Be more professional – Don’t be a dick.
Derby has had an interesting relationship with photography. Interesting is the best word I could find, bizarre, may be better, but maybe not useful. Derby itself has changed dramatically over the past few years, from what may be called a spectacle in to a fully-fledged sport. The spectacle side may have attracted the wrong sort of photographer, and this set a precedent, in the UK at least. I have been trying to find out where these precedents came from and they seem to have stemmed from a few individual incidents.
I have blogged on being allowed to photograph injuries in the past. The belief that it is wrong has become so ingrained in Derby culture that I doubt we will ever change it. I will hold my hand up and say I don’t agree with this policy, but that’s going to change nothing. These incidents have affected team’s policy towards photographers and the waivers we are asked to sign. Again, I don’t agree with them. I will sign some, for bouts I want to get in to and the ones issued by teams are usually mild compared to those set by some competitions. I exclude the Blood and Thunder World Cup as their policy was excellent.
I feel this has come about by those involved in these competitions not knowing the law, understanding individual’s rights, the right to privacy and the difference between editorial and commercial work. I’m not going to delve in to these subjects now as they are far too complex. I’m no expert but after my issue with one particular waiver I did seek legal advice and read up on the law and my interpretation is that whoever puts these things out have got it all wrong.
So if the people that run these events aren’t going to change what can we do?
My approach is to be more professional to prove that we can be trusted. A camera and permission to be there does not give you the right to wander wherever you wish. I have seen photographers, who really should know better push the boundaries to the extreme, and in turn witnessed new photographers to the game copy their behaviour.
In Derby, we are lucky to have a great deal of freedom, more than we’d get in any other sport, so don’t abuse that trust.
I’ve seen photographers whilst the game is in play wander in to the penalty box, team bench areas, use the boxes in the centre of the track as a very rough guideline, if I can dangle my foot vaguely near it I can lunge as far as I can get away with type behaviour. Wander round the ref’s lane as if it’s a private photographer’s walk way, wander on to track during time outs to take photos etc…
Would you be allowed to run across the pitch at Old Trafford or enter the player’s technical area? No, if you did, you’d be banned.
Now, I have to say teams have to bear some responsibility for this behaviour. Usually, we are asked to consult with the head ref as to what we can and cannot do. What do head refs know about photography and don’t they have enough to do? If they are reffing the game how can they keep an eye on the photographers? Teams I work with that have a dedicated photographic liaison person help to simplify things. Proper briefings can take place and a dedicated person has responsibility and the power to question an individual’s behaviour.

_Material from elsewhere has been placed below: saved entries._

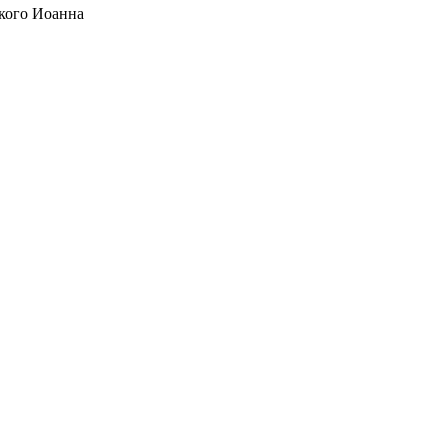
кого Иоанна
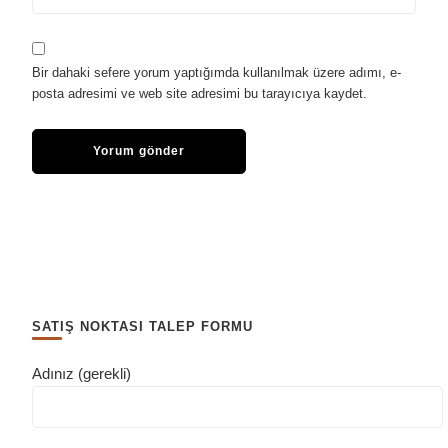
Bir dahaki sefere yorum yaptığımda kullanılmak üzere adımı, e-
posta adresimi ve web site adresimi bu tarayıcıya kaydet.
SATIŞ NOKTASI TALEP FORMU
Adınız (gerekli)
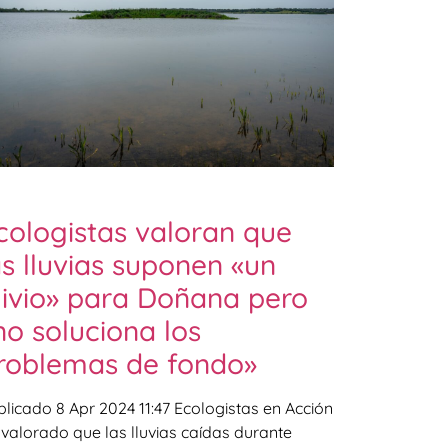
cologistas valoran que
as lluvias suponen «un
livio» para Doñana pero
no soluciona los
roblemas de fondo»
blicado 8 Apr 2024 11:47 Ecologistas en Acción
 valorado que las lluvias caídas durante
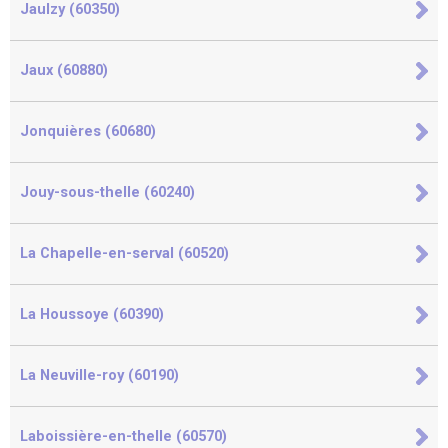
Jaulzy (60350)
Jaux (60880)
Jonquières (60680)
Jouy-sous-thelle (60240)
La Chapelle-en-serval (60520)
La Houssoye (60390)
La Neuville-roy (60190)
Laboissière-en-thelle (60570)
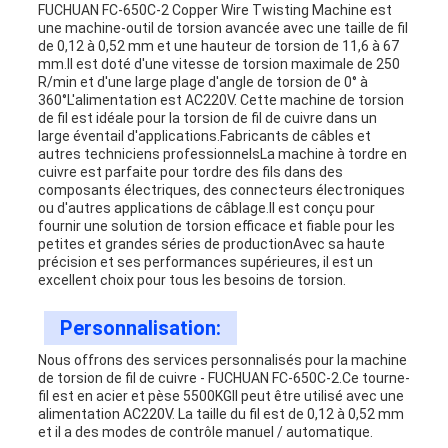
FUCHUAN FC-650C-2 Copper Wire Twisting Machine est
une machine-outil de torsion avancée avec une taille de fil
de 0,12 à 0,52 mm et une hauteur de torsion de 11,6 à 67
mm.Il est doté d'une vitesse de torsion maximale de 250
R/min et d'une large plage d'angle de torsion de 0° à
360°L'alimentation est AC220V. Cette machine de torsion
de fil est idéale pour la torsion de fil de cuivre dans un
large éventail d'applications.Fabricants de câbles et
autres techniciens professionnelsLa machine à tordre en
cuivre est parfaite pour tordre des fils dans des
composants électriques, des connecteurs électroniques
ou d'autres applications de câblage.Il est conçu pour
fournir une solution de torsion efficace et fiable pour les
petites et grandes séries de productionAvec sa haute
précision et ses performances supérieures, il est un
excellent choix pour tous les besoins de torsion.
Personnalisation:
Nous offrons des services personnalisés pour la machine
de torsion de fil de cuivre - FUCHUAN FC-650C-2.Ce tourne-
fil est en acier et pèse 5500KGIl peut être utilisé avec une
alimentation AC220V. La taille du fil est de 0,12 à 0,52 mm
et il a des modes de contrôle manuel / automatique.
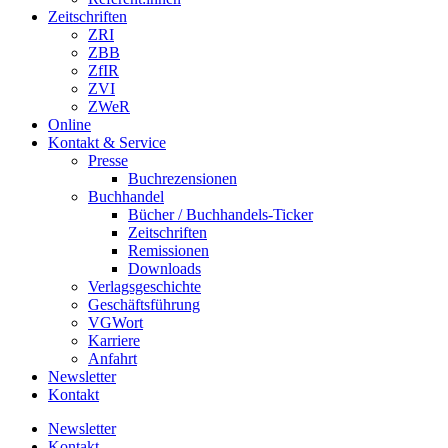
Zeitschriften
ZRI
ZBB
ZfIR
ZVI
ZWeR
Online
Kontakt & Service
Presse
Buchrezensionen
Buchhandel
Bücher / Buchhandels-Ticker
Zeitschriften
Remissionen
Downloads
Verlagsgeschichte
Geschäftsführung
VGWort
Karriere
Anfahrt
Newsletter
Kontakt
Newsletter
Kontakt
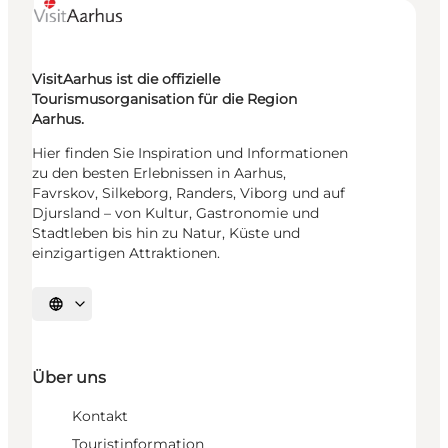
VisitAarhus ist die offizielle
Tourismusorganisation für die Region
Aarhus.
Hier finden Sie Inspiration und Informationen
zu den besten Erlebnissen in Aarhus,
Favrskov, Silkeborg, Randers, Viborg und auf
Djursland – von Kultur, Gastronomie und
Stadtleben bis hin zu Natur, Küste und
einzigartigen Attraktionen.
Sprache auswählen
Über uns
Kontakt
Touristinformation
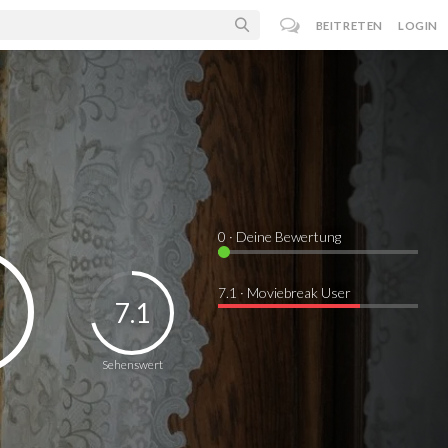
BEITRETEN
LOGIN
0
· Deine Bewertung
7.1 · Moviebreak User
7.1
Sehenswert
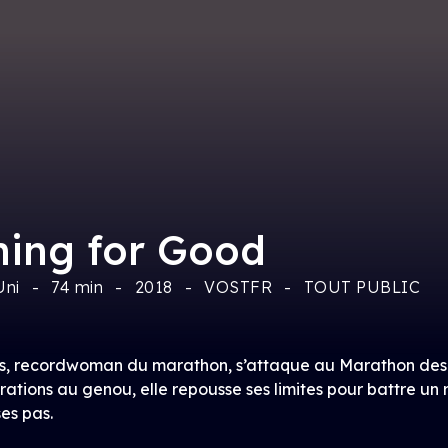
ing for Good
ni
74 min
2018
VOSTFR
TOUT PUBLIC
, recordwoman du marathon, s’attaque au Marathon des 
rations au genou, elle repousse ses limites pour battre un
es pas.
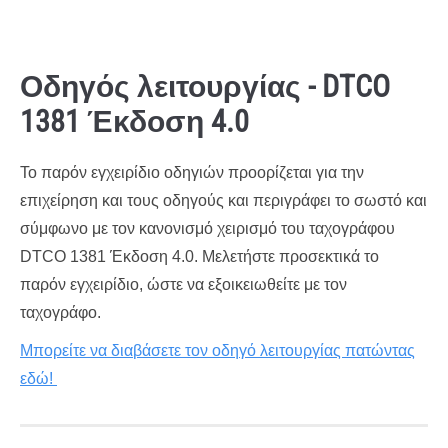
Οδηγός λειτουργίας - DTCO
1381 Έκδοση 4.0
Το παρόν εγχειρίδιο οδηγιών προορίζεται για την
επιχείρηση και τους οδηγούς και περιγράφει το σωστό και
σύμφωνο με τον κανονισμό χειρισμό του ταχογράφου
DTCO 1381 Έκδοση 4.0. Μελετήστε προσεκτικά το
παρόν εγχειρίδιο, ώστε να εξοικειωθείτε με τον
ταχογράφο.
Μπορείτε να διαβάσετε τον οδηγό λειτουργίας πατώντας
εδώ!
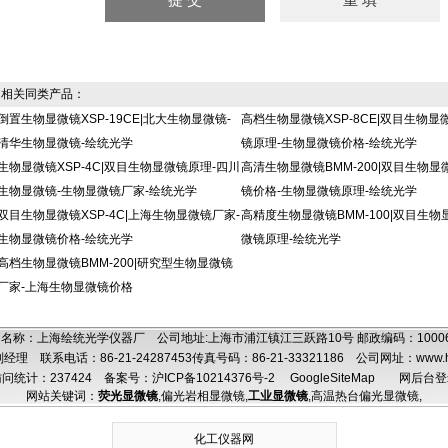
相关同类产品：
倒置生物显微镜XSP-19CE|北大生物显微镜-
高档生物显微镜XSP-8CE|双目生物显
清华生物显微镜-绘统光学
镜原理-生物显微镜价格-绘统光学
生物显微镜XSP-4C|双目生物显微镜原理-四川
高清生物显微镜BMM-200|双目生物显
生物显微镜-生物显微镜厂家-绘统光学
镜价格-生物显微镜原理-绘统光学
双目生物显微镜XSP-4C|上海生物显微镜厂家-
高精度生物显微镜BMM-100|双目生物
生物显微镜价格-绘统光学
微镜原理-绘统光学
高档生物显微镜BMM-200|研究型生物显微镜
厂家-上海生物显微镜价格
名称：上海绘统光学仪器厂 公司地址:上海市浦江镇江三跃路10号 邮政编码：100
理 联系电话：86-21-24287453传真号码：86-21-33321186 公司网址：
www.
问统计：237424
备案号：沪ICP备10214376号-2
GoogleSiteMap
网后台登
网站关键词：
荧光显微镜
,
偏光岩相显微镜
,
工业显微镜
,
高温热台偏光显微镜
,
化工仪器网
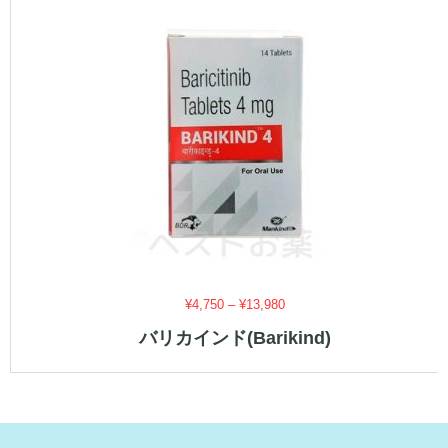
価
¥
4,750
–
¥
13,980
格
バリカインド(Barikind)
帯:
¥4,750
–
¥13,980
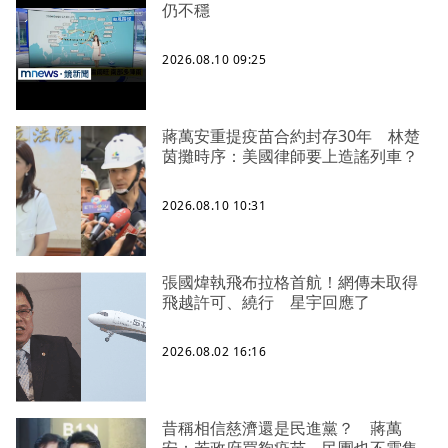
仍不穩
2026.08.10 09:25
蔣萬安重提疫苗合約封存30年 林楚
茵攤時序：美國律師要上造謠列車？
2026.08.10 10:31
張國煒執飛布拉格首航！網傳未取得
飛越許可、繞行 星宇回應了
2026.08.02 16:16
昔稱相信慈濟還是民進黨？ 蔣萬
安：若政府買夠疫苗，民團也不需集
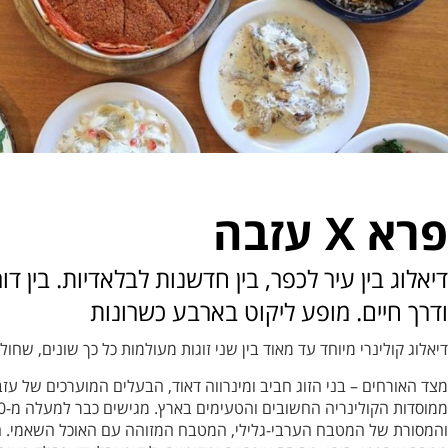
פרא X עזבה
דיאלוג בין עיר לכפר, בין חדשנות לבלאדיות. בין דו
ודרך חיים. מופע ליקוט בארבע כשרונות
דיאלוג קולינרי מיוחד עד מאוד בין שני זוגות מעולמות כל כך שונים, שח
מצד האורחים – בני הזוג חביב ומינרווה דאוד, הבעלים המוערכים של ע
והמסורת של המטבח הערבי-גלילי, המטבח המזוהה עם האוכל השאמי. ה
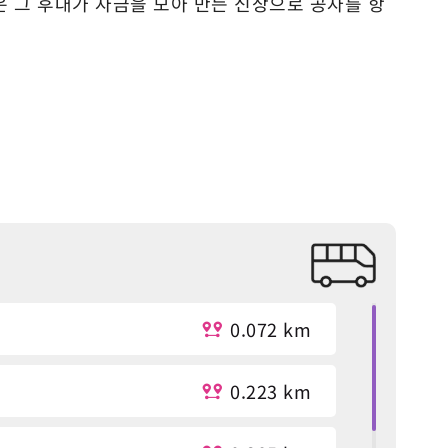
 그 후대가 자금을 모아 만든 신상으로 공자를 항
0.072 km
0.223 km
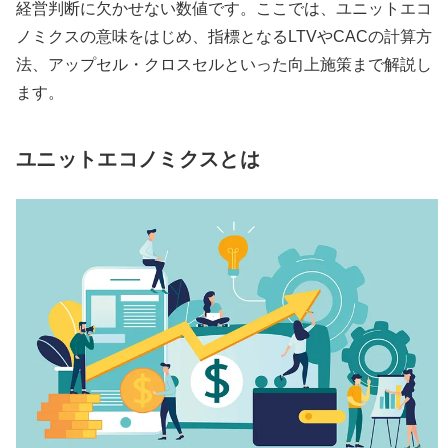
経営判断に欠かせない数値です。ここでは、ユニットエコ
ノミクスの意味をはじめ、指標となるLTVやCACの計算方
法、アップセル・クロスセルといった向上施策まで解説し
ます。
ユニットエコノミクスとは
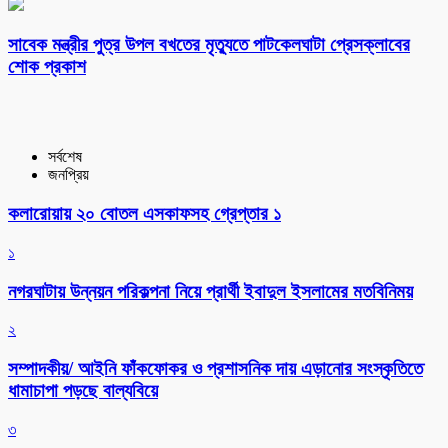
সাবেক মন্ত্রীর পুত্র উপল বখতের মৃত্যুতে পাটকেলঘাটা প্রেসক্লাবের
শোক প্রকাশ
সর্বশেষ
জনপ্রিয়
কলারোয়ায় ২০ বোতল এসকাফসহ গ্রেপ্তার ১
১
নগরঘাটায় উন্নয়ন পরিকল্পনা নিয়ে প্রার্থী ইবাদুল ইসলামের মতবিনিময়
২
সম্পাদকীয়/ আইনি ফাঁকফোকর ও প্রশাসনিক দায় এড়ানোর সংস্কৃতিতে
ধামাচাপা পড়ছে বাল্যবিয়ে
৩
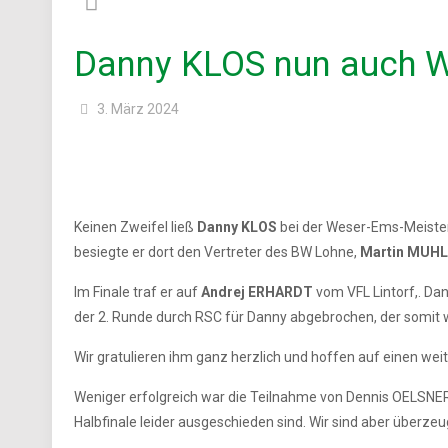
Danny KLOS nun auch 
3. März 2024
Keinen Zweifel ließ
Danny KLOS
bei der Weser-Ems-Meister
besiegte er dort den Vertreter des BW Lohne,
Martin MUH
Im Finale traf er auf
Andrej ERHARDT
vom VFL Lintorf,. Dan
der 2. Runde durch RSC für Danny abgebrochen, der somit wi
Wir gratulieren ihm ganz herzlich und hoffen auf einen w
Weniger erfolgreich war die Teilnahme von Dennis OELSNER 
Halbfinale leider ausgeschieden sind. Wir sind aber überzeu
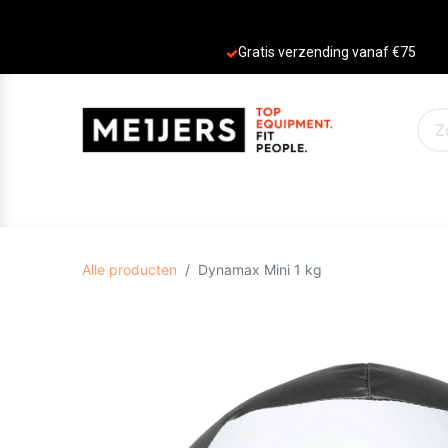
Gratis verzending vanaf €75
PRODUCTEN
AANBIEDINGEN
MERKE
Alle producten
Dynamax Mini 1 kg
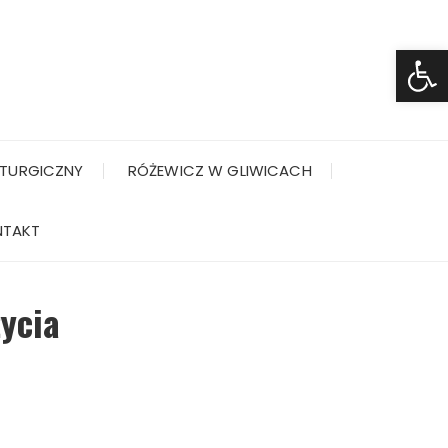
Ot
TURGICZNY
RÓŻEWICZ W GLIWICACH
NTAKT
życia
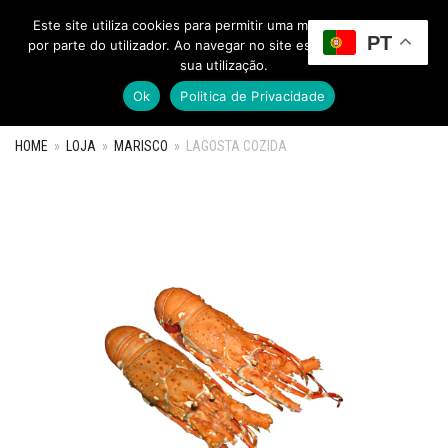
Este site utiliza cookies para permitir uma melhor experiência
PT
Toggle Menu
por parte do utilizador. Ao navegar no site estará a consentir a
sua utilização.
Ok
Politica de Privacidade
HOME
»
LOJA
»
MARISCO
»
LAGOSTA COZIDA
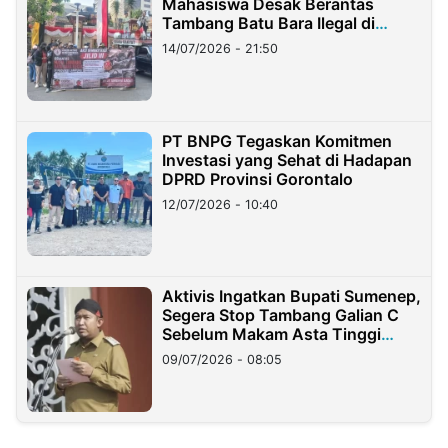
Mahasiswa Desak Berantas
Tambang Batu Bara Ilegal di
Lampung
14/07/2026 - 21:50
PT BNPG Tegaskan Komitmen
Investasi yang Sehat di Hadapan
DPRD Provinsi Gorontalo
12/07/2026 - 10:40
Aktivis Ingatkan Bupati Sumenep,
Segera Stop Tambang Galian C
Sebelum Makam Asta Tinggi
Longsor
09/07/2026 - 08:05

Now, while teams have a lot they can do, I urge photographers to look at their own behaviour, reflect on their own practice and how it impacts the game. Be more professional, don’t push the boundaries. Because all it’ll take is another incident, a skater/ref tripping over a photographer/gear and another policy will be put in place to curtail our access/what we can shoot.
Watch professional photographers at any sporting event to see how they conduct themselves, they know their livelihood is at stake and so treat the athletes and sport with respect, in Derby it should be likewise.
Derby is still a work in progress, there are still many, many, things that could be done better, but if we all act professionally in our own sphere of excellence we will get there.
Sheffield, waived their waiver this weekend, the briefing from Carnage was simple, ‘Don’t be a dick’. It worked well for me.